Sunday, March 14, 2010


Community star Donald Glover was profiled in the New York Times. At one point, Glover's name had come up as auditioning to play Barack Obama on SNL. The former 30 Rock writer has gone on to new success in front of the camera.
“When I get stopped on the street, I have to listen to know how the person knows me,” Mr. Glover said over arepas at an East Village restaurant. “If it’s an older woman, it’s ‘Community.’ If it’s a New Yorker, it’s ‘30 Rock,’ ” for which he was a writer. He added, “If it’s a dude who has on an A.S.U. hat backwards, it’s probably ‘Bro Rape.’ And the last thing you want to hear when you’re walking down the street with your mom is ‘Yo, Bro Rape!’ ”

The last credit refers to a video he produced with his sketch group, Derrick Comedy, when he was a student at New York University. It skewered frat-boy types and became the sort of Internet phenomenon comedians hope will propel them into careers so huge that they stop having time for the Internet. But even after being welcomed by traditional television —“30 Rock,” “Community” and his first Comedy Central special, which has its debut Friday — Mr. Glover said he has no intention of leaving the Web and other grass-roots outlets behind.
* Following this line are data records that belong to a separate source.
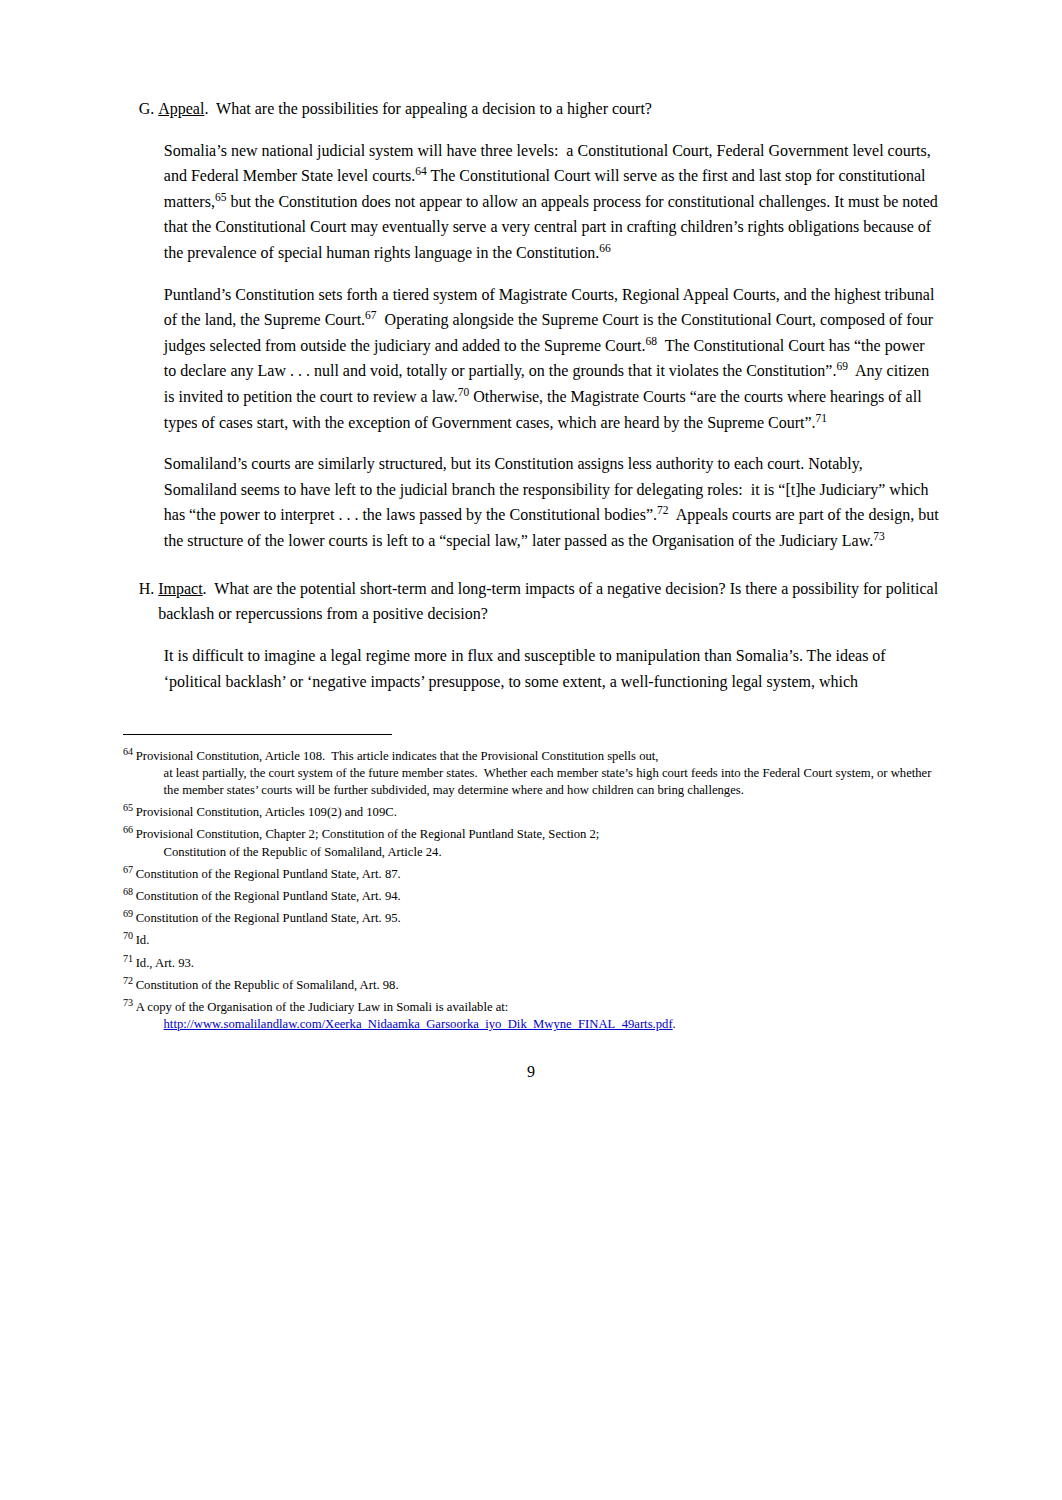Appeal. What are the possibilities for appealing a decision to a higher court?
Somalia’s new national judicial system will have three levels: a Constitutional Court, Federal Government level courts, and Federal Member State level courts.64 The Constitutional Court will serve as the first and last stop for constitutional matters,65 but the Constitution does not appear to allow an appeals process for constitutional challenges. It must be noted that the Constitutional Court may eventually serve a very central part in crafting children’s rights obligations because of the prevalence of special human rights language in the Constitution.66
Puntland’s Constitution sets forth a tiered system of Magistrate Courts, Regional Appeal Courts, and the highest tribunal of the land, the Supreme Court.67 Operating alongside the Supreme Court is the Constitutional Court, composed of four judges selected from outside the judiciary and added to the Supreme Court.68 The Constitutional Court has “the power to declare any Law . . . null and void, totally or partially, on the grounds that it violates the Constitution”.69 Any citizen is invited to petition the court to review a law.70 Otherwise, the Magistrate Courts “are the courts where hearings of all types of cases start, with the exception of Government cases, which are heard by the Supreme Court”.71
Somaliland’s courts are similarly structured, but its Constitution assigns less authority to each court. Notably, Somaliland seems to have left to the judicial branch the responsibility for delegating roles: it is “[t]he Judiciary” which has “the power to interpret . . . the laws passed by the Constitutional bodies”.72 Appeals courts are part of the design, but the structure of the lower courts is left to a “special law,” later passed as the Organisation of the Judiciary Law.73
Impact. What are the potential short-term and long-term impacts of a negative decision? Is there a possibility for political backlash or repercussions from a positive decision?
It is difficult to imagine a legal regime more in flux and susceptible to manipulation than Somalia’s. The ideas of ‘political backlash’ or ‘negative impacts’ presuppose, to some extent, a well-functioning legal system, which
64 Provisional Constitution, Article 108. This article indicates that the Provisional Constitution spells out, at least partially, the court system of the future member states. Whether each member state’s high court feeds into the Federal Court system, or whether the member states’ courts will be further subdivided, may determine where and how children can bring challenges.
65 Provisional Constitution, Articles 109(2) and 109C.
66 Provisional Constitution, Chapter 2; Constitution of the Regional Puntland State, Section 2; Constitution of the Republic of Somaliland, Article 24.
67 Constitution of the Regional Puntland State, Art. 87.
68 Constitution of the Regional Puntland State, Art. 94.
69 Constitution of the Regional Puntland State, Art. 95.
70 Id.
71 Id., Art. 93.
72 Constitution of the Republic of Somaliland, Art. 98.
73 A copy of the Organisation of the Judiciary Law in Somali is available at: http://www.somalilandlaw.com/Xeerka_Nidaamka_Garsoorka_iyo_Dik_Mwyne_FINAL_49arts.pdf.
9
“In Hollywood people are risking a lot of money on your weird ideas,” Mr. Glover said. “They’re trying to make money, and so they should. It’s an expensive business. The vision will always be a bit corrupted, and I’m really fine with that. But online, hopefully, will always be like the Wild West, where anything goes.”[...]

After two seasons, which included numerous late-night sessions with the writing staff on Ms. Fey’s living room floor, Mr. Glover left “30 Rock” — and not because he had another network offer. “People think I left to do ‘Community,’ ” he said. “I left because ‘30 Rock’ is a full-time job, and I was doing so much other stuff.”

The other stuff included breaking into stand-up. “It helps me work out stuff I didn’t know was inside of me, like being the only black kid in my school, or the foster kids we had in my family,” Mr. Glover said. (Over the course of his childhood Mr. Glover’s parents hosted about 100 foster children in their Atlanta home.)